(Recorded data)
= Beginning of Section =
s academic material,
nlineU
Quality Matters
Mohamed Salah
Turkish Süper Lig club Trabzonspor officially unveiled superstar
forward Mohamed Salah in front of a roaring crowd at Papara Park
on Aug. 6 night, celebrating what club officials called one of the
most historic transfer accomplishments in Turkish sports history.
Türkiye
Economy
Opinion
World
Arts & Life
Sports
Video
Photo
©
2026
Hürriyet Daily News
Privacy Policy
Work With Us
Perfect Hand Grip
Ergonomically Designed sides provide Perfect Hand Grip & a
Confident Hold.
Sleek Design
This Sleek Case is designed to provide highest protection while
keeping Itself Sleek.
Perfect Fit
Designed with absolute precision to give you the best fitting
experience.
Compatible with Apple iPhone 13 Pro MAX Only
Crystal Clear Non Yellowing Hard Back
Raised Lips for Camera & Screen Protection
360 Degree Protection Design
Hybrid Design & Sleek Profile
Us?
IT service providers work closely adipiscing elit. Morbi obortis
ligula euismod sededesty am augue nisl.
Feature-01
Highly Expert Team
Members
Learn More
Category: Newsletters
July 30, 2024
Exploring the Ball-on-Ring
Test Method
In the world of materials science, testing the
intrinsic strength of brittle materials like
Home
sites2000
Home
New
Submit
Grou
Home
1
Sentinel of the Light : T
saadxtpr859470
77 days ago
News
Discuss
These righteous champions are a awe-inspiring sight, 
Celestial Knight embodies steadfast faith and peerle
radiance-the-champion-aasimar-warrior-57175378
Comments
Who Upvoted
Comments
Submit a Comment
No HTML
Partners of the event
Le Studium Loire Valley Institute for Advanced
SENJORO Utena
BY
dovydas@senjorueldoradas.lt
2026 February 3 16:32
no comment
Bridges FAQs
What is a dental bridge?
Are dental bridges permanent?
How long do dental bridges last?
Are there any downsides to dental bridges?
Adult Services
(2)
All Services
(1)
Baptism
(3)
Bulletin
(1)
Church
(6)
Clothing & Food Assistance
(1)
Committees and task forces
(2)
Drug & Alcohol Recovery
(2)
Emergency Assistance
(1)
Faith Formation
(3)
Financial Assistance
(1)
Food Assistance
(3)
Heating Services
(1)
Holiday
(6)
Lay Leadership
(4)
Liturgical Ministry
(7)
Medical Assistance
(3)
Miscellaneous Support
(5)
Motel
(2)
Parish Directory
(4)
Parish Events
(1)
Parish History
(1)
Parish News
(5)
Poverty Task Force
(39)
= End of Section =
= Beginning of Section =
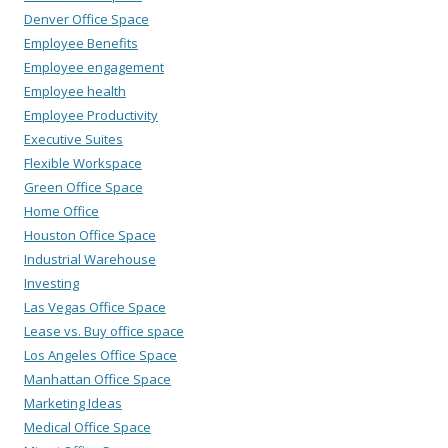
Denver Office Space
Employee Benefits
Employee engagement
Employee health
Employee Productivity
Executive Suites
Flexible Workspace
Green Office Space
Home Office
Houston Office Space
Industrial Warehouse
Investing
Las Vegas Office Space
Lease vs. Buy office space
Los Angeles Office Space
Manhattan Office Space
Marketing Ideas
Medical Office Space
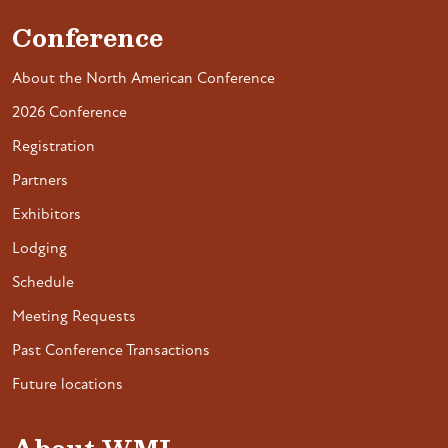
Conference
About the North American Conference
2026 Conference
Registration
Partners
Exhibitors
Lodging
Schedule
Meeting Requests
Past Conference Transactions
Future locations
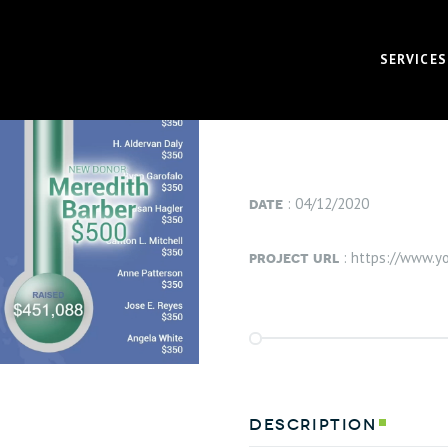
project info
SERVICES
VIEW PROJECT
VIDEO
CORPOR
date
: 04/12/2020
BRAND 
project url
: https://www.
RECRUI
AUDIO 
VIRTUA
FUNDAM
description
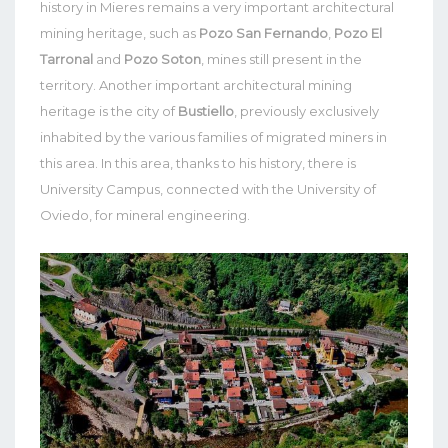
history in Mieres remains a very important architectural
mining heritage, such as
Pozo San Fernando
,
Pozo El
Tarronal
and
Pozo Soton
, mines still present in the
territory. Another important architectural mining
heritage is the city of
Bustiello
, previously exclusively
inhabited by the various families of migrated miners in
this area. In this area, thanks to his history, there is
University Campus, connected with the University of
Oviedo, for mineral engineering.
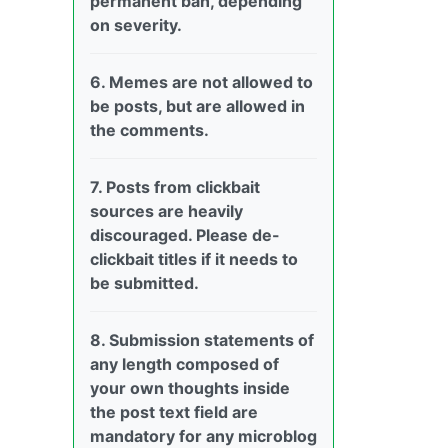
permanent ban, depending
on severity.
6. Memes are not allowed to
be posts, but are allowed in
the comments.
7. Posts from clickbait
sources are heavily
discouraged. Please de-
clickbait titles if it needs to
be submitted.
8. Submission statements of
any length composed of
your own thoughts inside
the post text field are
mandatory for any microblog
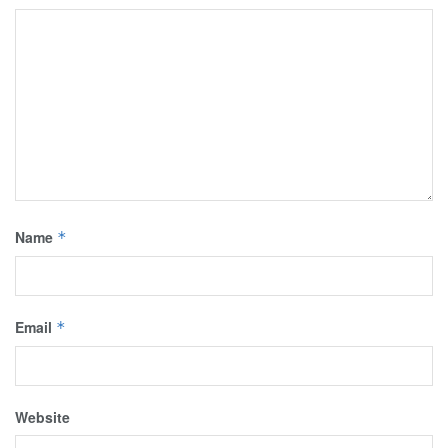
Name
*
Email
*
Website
= End of Section =
> [Work to complete]:
Among the lines of the records, copy out each one that contains the word "architectural".

> [Result]:
history in Mieres remains a very important architectural
territory. Another important architectural mining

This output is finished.